Frank Rudy Cooper

Frank Rudy Cooper, William S. Boyd Professor of Law and Director of the Program on Race, Gender, and Policing
Frank Rudy Cooper, William S. Boyd Professor of Law and Director of the Program on Race, Gender, and Policing

What's the most important thing you are working on right now?
 
Along with UNLV Law Professor Elizabeth MacDowell and Professor Eric Miller of Loyola-Los Angeles Law School, I am working on a book project on the future of policing. I anticipate investigating whether the Las Vegas Metro Police Department’s (LVMPD’s) reforms should be exported to other cities. The LVMPD had been accused of abuse and entered into a voluntary agreement with the U.S. Department of Justice to adopt reforms. It has been lauded for its increased transparency and adoption of de-escalation techniques meant to avoid shootings. 

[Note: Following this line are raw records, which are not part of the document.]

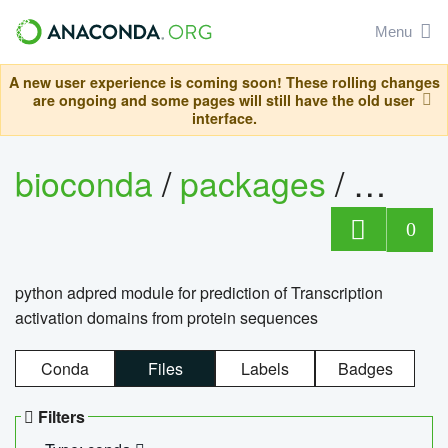
Menu
A new user experience is coming soon! These rolling changes
are ongoing and some pages will still have the old user
interface.
bioconda
/
packages
/
adpre
0
python adpred module for prediction of Transcription
activation domains from protein sequences
Conda
Files
Labels
Badges
Filters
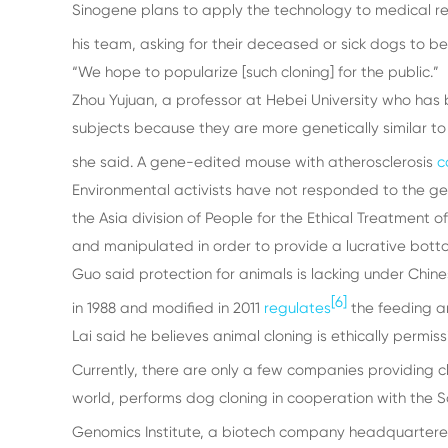
Sinogene plans to apply the technology to medical re
his team, asking for their deceased or sick dogs to be
“We hope to popularize [such cloning] for the public.”
Zhou Yujuan, a professor at Hebei University who has 
subjects because they are more genetically similar to
she said. A gene-edited mouse with atherosclerosis
c
Environmental activists have not responded to the gen
the Asia division of People for the Ethical Treatment 
and manipulated in order to provide a lucrative botto
Guo said protection for animals is lacking under Chine
[6]
in 1988 and modified in 2011
regulates
the feeding a
Lai said he believes animal cloning is ethically permiss
Currently, there are only a few companies providing cl
world, performs dog cloning in cooperation with the
Genomics Institute, a biotech company headquartere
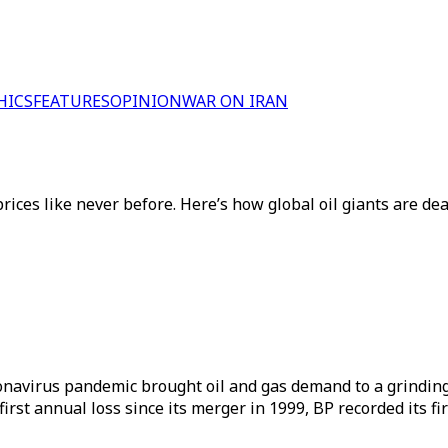
HICS
FEATURES
OPINION
WAR ON IRAN
ces like never before. Here’s how global oil giants are dea
oronavirus pandemic brought oil and gas demand to a grindin
first annual loss since its merger in 1999, BP recorded its fir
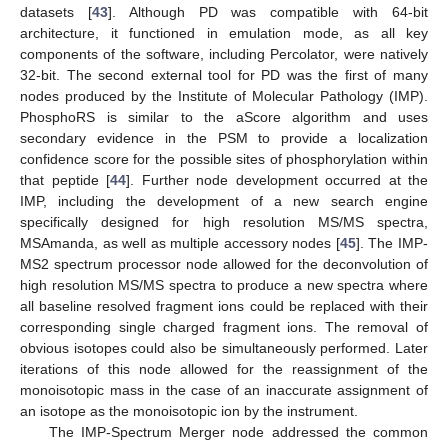
datasets [
43
]. Although PD was compatible with 64-bit
architecture, it functioned in emulation mode, as all key
components of the software, including Percolator, were natively
32-bit. The second external tool for PD was the first of many
nodes produced by the Institute of Molecular Pathology (IMP).
PhosphoRS is similar to the aScore algorithm and uses
secondary evidence in the PSM to provide a localization
confidence score for the possible sites of phosphorylation within
that peptide [
44
]. Further node development occurred at the
IMP, including the development of a new search engine
specifically designed for high resolution MS/MS spectra,
MSAmanda, as well as multiple accessory nodes [
45
]. The IMP-
MS2 spectrum processor node allowed for the deconvolution of
high resolution MS/MS spectra to produce a new spectra where
all baseline resolved fragment ions could be replaced with their
corresponding single charged fragment ions. The removal of
obvious isotopes could also be simultaneously performed. Later
iterations of this node allowed for the reassignment of the
monoisotopic mass in the case of an inaccurate assignment of
an isotope as the monoisotopic ion by the instrument.
The IMP-Spectrum Merger node addressed the common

As part of Boyd’s new Program on Race, Gender, and Policing, I want to explore the extent to which reforms are still needed to create respectful policing. Police have a hard job, so we should pay them well. But we should also expect them to be more patient and more skilled at deescalating conflicts than non-professionals. Every civilian should feel that the police regard them as important members of the community they serve regardless of their race, gender, class, or other identity characteristics.
  
What is it about being a law school professor that inspires or motivates you?

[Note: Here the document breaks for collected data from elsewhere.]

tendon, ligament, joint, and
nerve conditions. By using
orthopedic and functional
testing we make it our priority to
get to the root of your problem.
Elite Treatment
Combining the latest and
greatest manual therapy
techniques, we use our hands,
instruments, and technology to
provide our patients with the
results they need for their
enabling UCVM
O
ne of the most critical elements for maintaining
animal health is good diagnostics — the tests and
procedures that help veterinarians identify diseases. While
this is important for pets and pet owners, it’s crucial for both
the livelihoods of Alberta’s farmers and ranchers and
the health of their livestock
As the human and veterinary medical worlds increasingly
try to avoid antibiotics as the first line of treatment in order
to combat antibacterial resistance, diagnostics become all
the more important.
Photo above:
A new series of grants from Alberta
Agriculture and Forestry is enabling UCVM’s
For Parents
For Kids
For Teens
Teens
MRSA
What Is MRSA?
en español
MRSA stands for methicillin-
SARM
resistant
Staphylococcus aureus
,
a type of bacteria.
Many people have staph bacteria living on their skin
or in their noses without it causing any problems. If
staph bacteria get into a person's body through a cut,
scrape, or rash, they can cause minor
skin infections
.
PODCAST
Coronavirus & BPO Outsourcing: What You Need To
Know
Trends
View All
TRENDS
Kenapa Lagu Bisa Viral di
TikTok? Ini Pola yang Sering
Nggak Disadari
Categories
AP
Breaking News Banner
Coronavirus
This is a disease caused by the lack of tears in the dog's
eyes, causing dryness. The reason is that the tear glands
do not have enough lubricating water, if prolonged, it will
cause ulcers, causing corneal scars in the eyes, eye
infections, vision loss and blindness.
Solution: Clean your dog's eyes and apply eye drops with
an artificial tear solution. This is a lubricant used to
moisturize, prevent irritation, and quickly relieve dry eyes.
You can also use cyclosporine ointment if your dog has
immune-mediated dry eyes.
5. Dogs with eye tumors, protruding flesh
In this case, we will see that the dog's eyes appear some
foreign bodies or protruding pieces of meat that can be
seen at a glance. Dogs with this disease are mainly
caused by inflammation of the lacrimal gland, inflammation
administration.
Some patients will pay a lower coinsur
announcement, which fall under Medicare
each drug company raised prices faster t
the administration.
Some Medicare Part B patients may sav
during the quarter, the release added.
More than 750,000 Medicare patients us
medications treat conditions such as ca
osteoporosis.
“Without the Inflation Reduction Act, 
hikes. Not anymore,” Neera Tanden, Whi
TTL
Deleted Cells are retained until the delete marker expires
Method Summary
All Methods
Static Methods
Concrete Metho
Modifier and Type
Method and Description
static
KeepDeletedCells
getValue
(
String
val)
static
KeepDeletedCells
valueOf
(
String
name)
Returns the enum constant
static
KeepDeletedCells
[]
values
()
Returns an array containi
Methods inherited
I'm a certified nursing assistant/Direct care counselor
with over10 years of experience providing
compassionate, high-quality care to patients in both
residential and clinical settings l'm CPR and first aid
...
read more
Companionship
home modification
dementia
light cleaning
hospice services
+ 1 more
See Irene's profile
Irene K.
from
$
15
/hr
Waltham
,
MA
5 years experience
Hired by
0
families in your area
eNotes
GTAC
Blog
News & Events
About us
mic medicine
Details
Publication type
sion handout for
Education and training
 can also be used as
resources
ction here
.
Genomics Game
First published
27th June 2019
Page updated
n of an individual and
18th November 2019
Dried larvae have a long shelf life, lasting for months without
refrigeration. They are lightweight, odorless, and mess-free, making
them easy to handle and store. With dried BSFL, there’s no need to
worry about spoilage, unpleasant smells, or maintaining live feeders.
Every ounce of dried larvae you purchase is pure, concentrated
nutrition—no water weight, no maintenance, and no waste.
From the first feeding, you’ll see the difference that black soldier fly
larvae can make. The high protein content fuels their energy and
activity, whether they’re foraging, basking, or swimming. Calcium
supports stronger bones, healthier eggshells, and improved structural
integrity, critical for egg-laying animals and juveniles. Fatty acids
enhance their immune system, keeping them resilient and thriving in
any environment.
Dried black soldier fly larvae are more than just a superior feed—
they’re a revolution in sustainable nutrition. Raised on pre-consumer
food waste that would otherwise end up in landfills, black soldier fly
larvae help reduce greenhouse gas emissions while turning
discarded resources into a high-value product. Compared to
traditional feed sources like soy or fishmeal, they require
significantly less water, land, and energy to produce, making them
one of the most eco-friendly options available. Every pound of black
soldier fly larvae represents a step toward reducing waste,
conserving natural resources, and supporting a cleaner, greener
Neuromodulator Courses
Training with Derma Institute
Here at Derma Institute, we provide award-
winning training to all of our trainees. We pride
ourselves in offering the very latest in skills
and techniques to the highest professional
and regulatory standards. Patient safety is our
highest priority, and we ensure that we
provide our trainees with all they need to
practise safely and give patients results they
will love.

One important aspect of doing scholarship is to want to learn more about a topic. I get joy out of breaking down abstract concepts like Fourth Amendment “reasonableness” based on both the principles behind the concept and the mechanics of the rules. I am inspired to learn, and that makes me want to then share what I have discovered with others. My scholarly impulse is thus bound up with my desire to teach.

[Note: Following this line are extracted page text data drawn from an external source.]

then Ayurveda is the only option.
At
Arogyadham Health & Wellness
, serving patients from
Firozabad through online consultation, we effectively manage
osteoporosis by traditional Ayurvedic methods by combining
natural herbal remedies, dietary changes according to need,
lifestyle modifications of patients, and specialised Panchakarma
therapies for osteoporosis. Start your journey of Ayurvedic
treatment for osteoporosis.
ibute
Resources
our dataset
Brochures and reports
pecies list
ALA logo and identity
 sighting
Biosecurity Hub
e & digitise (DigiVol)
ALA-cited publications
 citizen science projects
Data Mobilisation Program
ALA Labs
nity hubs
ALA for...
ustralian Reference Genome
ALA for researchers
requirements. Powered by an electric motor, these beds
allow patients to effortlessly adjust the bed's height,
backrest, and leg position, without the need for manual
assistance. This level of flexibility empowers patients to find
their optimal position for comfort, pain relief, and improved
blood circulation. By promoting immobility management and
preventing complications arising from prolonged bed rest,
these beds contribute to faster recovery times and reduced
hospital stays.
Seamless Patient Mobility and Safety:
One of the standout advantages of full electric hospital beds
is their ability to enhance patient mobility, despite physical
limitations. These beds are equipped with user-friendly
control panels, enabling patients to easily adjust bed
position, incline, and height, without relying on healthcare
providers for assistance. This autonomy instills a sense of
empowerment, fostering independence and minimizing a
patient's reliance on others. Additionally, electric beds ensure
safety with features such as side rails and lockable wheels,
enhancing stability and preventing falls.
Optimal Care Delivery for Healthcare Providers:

I also have grown as a teacher because I have three children. My two daughters have graduated from, or are about to graduate from, college. The fact that they are both considering law school has changed my perspective on teaching. It makes me push the students harder when I think about how much I would expect from my own kids. It also reminds me that some of my students still have some growing to do and I should be as patient with them as I try to be with my own kids.